■ EXERCISE INSTRUCTIONS:
Filter task. Return each line of the material that holds the string "että".

■ DATASET:
....

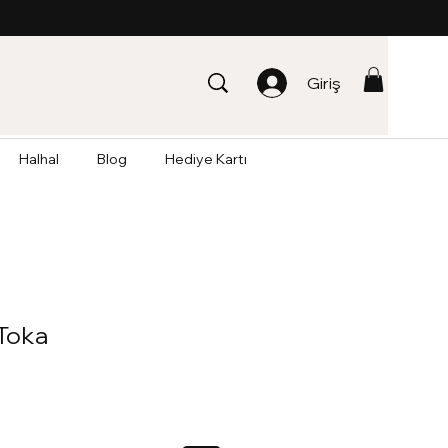
Giriş
Halhal
Blog
Hediye Kartı
 Toka
dirimli
iyat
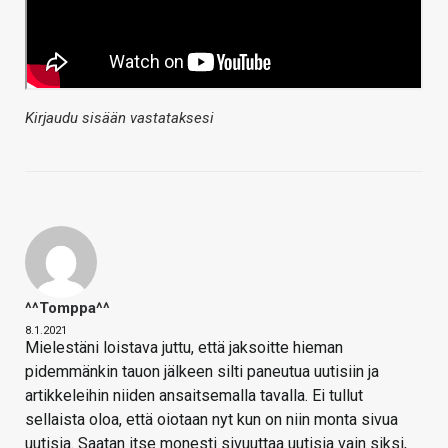
Kirjaudu sisään vastataksesi
^^tomppa^^
8.1.2021
Mielestäni loistava juttu, että jaksoitte hieman
pidemmänkin tauon jälkeen silti paneutua uutisiin ja
artikkeleihin niiden ansaitsemalla tavalla. Ei tullut
sellaista oloa, että oiotaan nyt kun on niin monta sivua
uutisia. Saatan itse monesti sivuuttaa uutisia vain siksi,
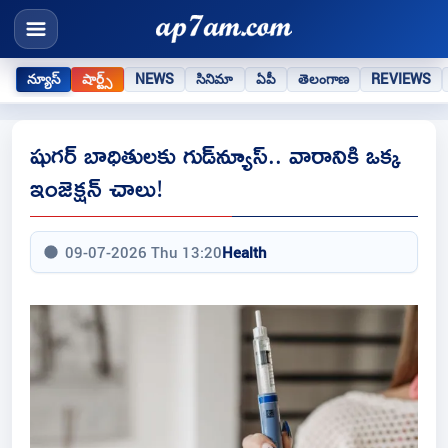
న్యూస్
షార్ట్స్
NEWS
సినిమా
ఏపీ
తెలంగాణ
REVIEWS
షుగర్‌ బాధితులకు గుడ్‌న్యూస్‌.. వారానికి ఒక్క
ఇంజెక్షన్‌ చాలు!
09-07-2026 Thu 13:20
Health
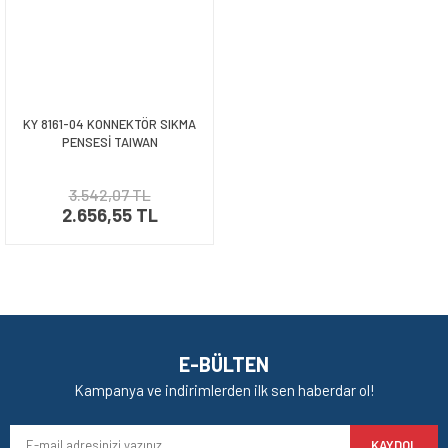
KY 8161-04 KONNEKTÖR SIKMA
PENSESİ TAIWAN
3.542,07 TL
2.656,55 TL
E-BÜLTEN
Kampanya ve indirimlerden ilk sen haberdar ol!
KAYDOL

....

■ OUTPUT FOR THIS TASK:
Mielestäni loistava juttu, että jaksoitte hieman
sellaista oloa, että oiotaan nyt kun on niin monta sivua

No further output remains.